Start of Source text

Use data structures from the Java standard library.
Visualize operations on binary trees and heaps.
Demonstrate understanding of the Huffman coding procedure.
Use loop invariants to develop an iterative method involving a data structure.

Reminder: Discussion Guidelines

The work that you complete in discussion serves as a formative assessment tool, meaning it offers the opportunity to assess your understanding of the material and for our course staff to get a “pulse” on how things are going so we can make adjustments in future classes. Your grade in discussion is based entirely on attendance and participation; if you show up and you are actively engaged with the activity (working on the activity on your computer, discussing the activity with your group, asking and answering questions, etc.) for the entire 50-minute section period, you will earn full credit. If you complete the activity early, helping other students is a great way to further your own understanding. You do not need to submit any of the work that you complete during discussion.

Since discussion activities are not graded for correctness, we do not place any restrictions on resources that you may use to complete them, which include notes, books, unrestricted conversations with other students, internet searches, and the use of large language models or other generative AI. We advise you to be pragmatic about your use of these resources and think critically about whether they are enhancing your learning. Discussion activities are intended to serve as “strength training” for programming tasks we will expect on assignments and exams (and that you will encounter in future courses and careers), and their main benefit comes from critically thinking to “puzzle” them out.

End of Source text
Start of Record extracts

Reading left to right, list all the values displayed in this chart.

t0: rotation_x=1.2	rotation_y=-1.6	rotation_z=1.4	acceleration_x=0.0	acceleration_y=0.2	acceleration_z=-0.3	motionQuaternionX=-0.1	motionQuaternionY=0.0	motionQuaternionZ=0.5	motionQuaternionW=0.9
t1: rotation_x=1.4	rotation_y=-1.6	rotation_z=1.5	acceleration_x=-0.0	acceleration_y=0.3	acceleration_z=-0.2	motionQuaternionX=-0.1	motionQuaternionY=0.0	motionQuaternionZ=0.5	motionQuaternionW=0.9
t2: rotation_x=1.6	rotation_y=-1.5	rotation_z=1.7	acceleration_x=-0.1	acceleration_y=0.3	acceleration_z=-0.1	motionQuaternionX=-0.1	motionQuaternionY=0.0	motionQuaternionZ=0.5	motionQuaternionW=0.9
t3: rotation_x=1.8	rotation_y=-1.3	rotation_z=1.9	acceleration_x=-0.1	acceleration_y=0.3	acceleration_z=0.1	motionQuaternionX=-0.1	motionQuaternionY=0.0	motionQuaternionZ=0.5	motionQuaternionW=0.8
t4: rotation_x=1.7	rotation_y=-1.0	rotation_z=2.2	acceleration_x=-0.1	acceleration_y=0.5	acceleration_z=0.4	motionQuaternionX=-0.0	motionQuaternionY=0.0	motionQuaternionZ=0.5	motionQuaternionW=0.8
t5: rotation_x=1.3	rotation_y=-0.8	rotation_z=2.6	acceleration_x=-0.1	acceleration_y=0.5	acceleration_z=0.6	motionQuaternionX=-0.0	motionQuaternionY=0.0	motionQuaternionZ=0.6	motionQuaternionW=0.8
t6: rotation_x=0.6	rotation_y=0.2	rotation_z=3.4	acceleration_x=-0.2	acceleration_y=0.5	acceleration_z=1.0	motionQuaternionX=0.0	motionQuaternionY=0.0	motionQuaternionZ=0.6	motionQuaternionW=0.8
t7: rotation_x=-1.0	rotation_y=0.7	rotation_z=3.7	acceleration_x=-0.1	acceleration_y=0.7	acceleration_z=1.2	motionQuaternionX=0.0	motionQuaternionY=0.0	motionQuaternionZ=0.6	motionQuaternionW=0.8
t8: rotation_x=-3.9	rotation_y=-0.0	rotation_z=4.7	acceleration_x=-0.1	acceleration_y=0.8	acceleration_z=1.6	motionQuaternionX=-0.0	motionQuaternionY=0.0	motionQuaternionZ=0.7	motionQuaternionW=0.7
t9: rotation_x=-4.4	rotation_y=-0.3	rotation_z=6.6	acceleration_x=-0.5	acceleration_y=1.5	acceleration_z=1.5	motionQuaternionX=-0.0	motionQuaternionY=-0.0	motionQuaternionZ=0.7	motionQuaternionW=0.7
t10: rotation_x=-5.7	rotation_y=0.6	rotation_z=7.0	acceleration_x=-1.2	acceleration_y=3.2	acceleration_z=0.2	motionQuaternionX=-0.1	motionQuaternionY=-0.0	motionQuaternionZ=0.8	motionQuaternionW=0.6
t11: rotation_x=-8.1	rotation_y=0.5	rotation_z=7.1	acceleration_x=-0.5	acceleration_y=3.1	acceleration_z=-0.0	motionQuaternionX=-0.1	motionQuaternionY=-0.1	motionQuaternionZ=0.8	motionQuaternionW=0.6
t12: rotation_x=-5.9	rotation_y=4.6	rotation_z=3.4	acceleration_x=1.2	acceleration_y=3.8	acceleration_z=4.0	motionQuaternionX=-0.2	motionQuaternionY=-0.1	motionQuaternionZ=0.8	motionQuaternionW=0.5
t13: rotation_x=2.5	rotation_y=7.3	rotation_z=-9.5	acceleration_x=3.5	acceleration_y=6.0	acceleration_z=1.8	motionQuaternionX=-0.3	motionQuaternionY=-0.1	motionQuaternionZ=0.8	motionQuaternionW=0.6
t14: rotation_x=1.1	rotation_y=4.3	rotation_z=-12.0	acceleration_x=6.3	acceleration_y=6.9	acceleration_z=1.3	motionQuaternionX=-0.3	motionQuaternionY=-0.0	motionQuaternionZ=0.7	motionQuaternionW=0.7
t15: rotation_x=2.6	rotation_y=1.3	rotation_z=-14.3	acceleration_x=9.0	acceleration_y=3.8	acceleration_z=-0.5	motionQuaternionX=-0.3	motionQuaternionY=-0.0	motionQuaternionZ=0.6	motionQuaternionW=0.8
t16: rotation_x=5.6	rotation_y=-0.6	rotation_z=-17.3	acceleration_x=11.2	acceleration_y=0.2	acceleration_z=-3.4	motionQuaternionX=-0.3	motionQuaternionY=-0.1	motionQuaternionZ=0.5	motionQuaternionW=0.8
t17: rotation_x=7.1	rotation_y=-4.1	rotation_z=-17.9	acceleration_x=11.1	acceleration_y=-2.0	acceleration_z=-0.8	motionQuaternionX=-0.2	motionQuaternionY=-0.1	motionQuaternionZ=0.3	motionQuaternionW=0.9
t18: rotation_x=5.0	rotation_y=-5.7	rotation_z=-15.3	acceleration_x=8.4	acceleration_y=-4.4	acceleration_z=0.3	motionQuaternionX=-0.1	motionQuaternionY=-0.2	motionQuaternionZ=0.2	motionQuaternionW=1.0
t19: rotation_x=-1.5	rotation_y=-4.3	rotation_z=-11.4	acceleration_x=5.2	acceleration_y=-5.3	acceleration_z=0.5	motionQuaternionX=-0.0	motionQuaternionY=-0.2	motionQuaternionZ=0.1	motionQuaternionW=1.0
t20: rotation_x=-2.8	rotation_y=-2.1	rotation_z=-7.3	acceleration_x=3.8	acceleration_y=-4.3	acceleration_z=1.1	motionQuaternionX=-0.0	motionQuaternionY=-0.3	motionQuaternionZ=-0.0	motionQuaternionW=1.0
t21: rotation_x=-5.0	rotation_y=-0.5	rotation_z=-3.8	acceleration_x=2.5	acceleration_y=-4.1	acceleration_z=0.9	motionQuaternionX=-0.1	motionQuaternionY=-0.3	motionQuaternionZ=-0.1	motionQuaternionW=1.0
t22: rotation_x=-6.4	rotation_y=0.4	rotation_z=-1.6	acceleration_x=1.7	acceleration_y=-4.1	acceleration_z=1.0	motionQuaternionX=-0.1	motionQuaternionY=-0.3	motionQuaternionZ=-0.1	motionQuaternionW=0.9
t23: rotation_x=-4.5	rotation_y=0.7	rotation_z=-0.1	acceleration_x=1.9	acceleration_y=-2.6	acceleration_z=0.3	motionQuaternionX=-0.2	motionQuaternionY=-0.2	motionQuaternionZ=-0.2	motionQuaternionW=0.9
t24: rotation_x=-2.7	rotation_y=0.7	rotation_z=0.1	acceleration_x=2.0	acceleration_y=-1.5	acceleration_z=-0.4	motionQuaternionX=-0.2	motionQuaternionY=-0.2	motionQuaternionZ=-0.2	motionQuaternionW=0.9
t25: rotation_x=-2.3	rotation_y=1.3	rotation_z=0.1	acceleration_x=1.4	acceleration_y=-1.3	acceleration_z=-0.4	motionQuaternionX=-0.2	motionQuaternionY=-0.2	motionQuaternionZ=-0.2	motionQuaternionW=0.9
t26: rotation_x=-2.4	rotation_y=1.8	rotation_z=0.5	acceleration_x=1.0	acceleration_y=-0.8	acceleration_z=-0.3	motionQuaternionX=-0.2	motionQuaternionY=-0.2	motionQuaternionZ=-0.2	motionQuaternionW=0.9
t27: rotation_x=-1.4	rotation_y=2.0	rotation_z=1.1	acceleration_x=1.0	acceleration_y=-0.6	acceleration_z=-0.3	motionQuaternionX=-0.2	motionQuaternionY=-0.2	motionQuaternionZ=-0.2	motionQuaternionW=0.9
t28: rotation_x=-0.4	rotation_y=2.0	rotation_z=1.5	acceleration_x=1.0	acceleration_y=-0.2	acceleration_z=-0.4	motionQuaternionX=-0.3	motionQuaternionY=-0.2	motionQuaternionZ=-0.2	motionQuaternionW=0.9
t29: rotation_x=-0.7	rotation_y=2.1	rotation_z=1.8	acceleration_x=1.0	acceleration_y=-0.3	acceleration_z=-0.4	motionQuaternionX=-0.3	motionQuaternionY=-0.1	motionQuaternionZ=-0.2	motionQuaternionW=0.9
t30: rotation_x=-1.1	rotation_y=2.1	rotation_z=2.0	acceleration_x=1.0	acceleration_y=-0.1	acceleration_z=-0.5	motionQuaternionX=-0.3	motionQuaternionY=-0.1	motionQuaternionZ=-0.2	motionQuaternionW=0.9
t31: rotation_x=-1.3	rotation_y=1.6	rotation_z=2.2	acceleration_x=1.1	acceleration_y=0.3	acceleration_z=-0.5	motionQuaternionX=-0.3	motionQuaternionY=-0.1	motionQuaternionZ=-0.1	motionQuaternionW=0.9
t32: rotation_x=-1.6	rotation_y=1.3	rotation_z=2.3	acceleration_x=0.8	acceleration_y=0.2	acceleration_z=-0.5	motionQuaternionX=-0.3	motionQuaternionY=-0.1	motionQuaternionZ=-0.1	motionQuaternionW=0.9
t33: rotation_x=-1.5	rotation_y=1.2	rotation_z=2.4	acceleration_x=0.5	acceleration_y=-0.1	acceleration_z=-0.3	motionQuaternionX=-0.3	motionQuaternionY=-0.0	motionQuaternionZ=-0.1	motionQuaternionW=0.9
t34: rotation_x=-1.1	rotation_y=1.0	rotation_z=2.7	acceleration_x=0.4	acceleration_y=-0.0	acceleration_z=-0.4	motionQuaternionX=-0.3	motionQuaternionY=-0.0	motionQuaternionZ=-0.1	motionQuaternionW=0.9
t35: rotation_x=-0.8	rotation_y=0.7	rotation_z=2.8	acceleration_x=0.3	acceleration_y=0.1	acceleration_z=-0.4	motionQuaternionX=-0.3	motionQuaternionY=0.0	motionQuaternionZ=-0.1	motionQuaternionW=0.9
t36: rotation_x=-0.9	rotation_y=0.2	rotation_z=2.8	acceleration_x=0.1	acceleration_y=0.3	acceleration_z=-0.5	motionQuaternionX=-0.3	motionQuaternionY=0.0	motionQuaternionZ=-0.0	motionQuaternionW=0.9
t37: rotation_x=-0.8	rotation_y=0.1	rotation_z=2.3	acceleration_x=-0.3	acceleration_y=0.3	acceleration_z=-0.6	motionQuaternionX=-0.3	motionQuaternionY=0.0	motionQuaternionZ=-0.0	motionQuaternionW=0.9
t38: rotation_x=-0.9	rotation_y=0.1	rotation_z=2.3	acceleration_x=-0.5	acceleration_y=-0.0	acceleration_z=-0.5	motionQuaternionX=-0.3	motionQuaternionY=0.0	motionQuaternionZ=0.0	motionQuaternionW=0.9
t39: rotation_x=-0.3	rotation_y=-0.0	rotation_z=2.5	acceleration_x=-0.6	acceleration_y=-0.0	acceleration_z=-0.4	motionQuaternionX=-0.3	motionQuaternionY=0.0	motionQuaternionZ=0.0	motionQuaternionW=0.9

End of Record extracts
Start of Record extracts

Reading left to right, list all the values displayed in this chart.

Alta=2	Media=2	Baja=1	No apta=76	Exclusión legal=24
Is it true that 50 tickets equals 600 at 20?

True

End of Record extracts
Start of Record extracts

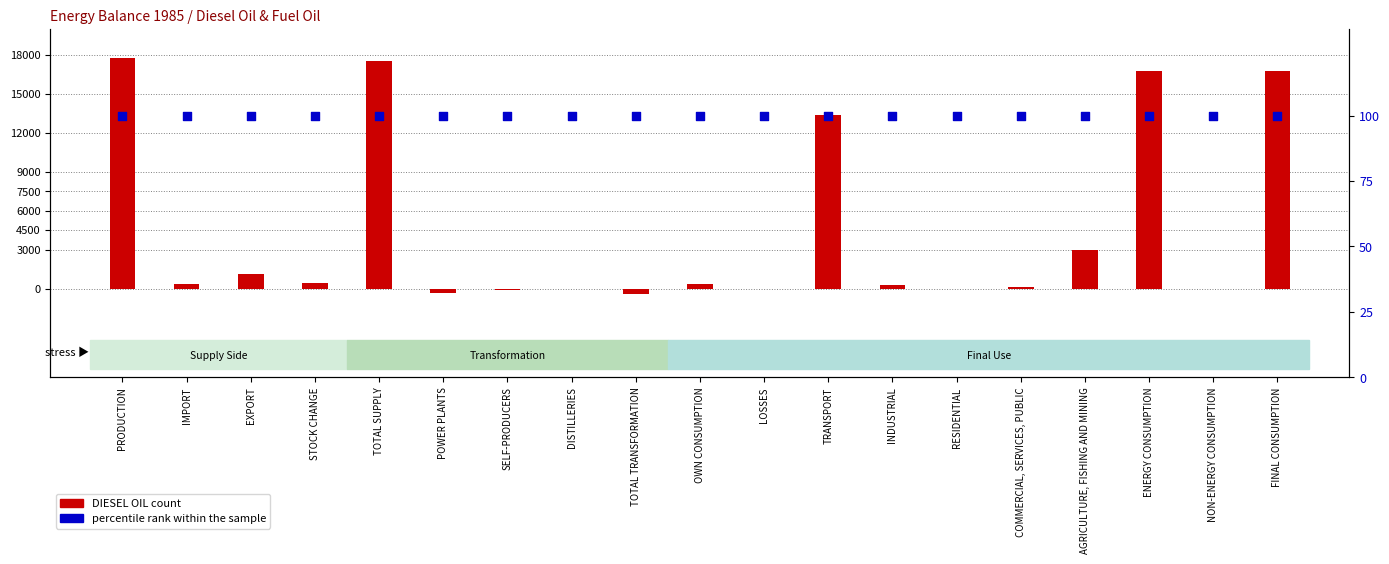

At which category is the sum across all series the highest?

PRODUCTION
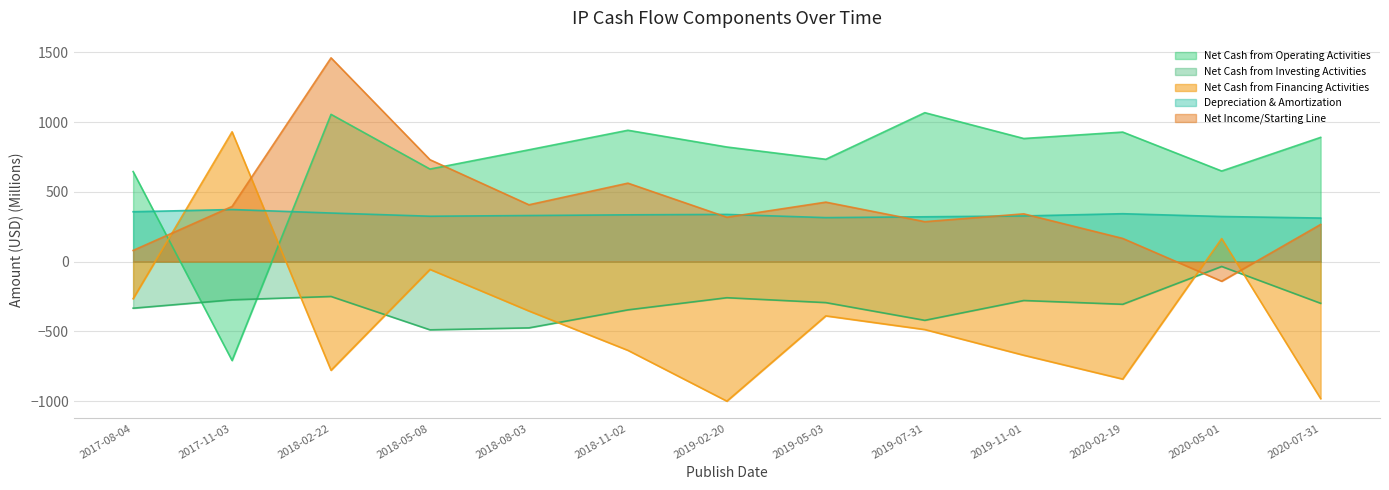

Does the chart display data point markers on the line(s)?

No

End of Record extracts

Problem statement
Write out the stretch of the course discussion text from "Use data structures" through "a data structure.", swapping "binary trees" for "hash tables".

Exercise response
Use data structures from the Java standard library.
Visualize operations on hash tables and heaps.
Demonstrate understanding of the Huffman coding procedure.
Use loop invariants to develop an iterative method involving a data structure.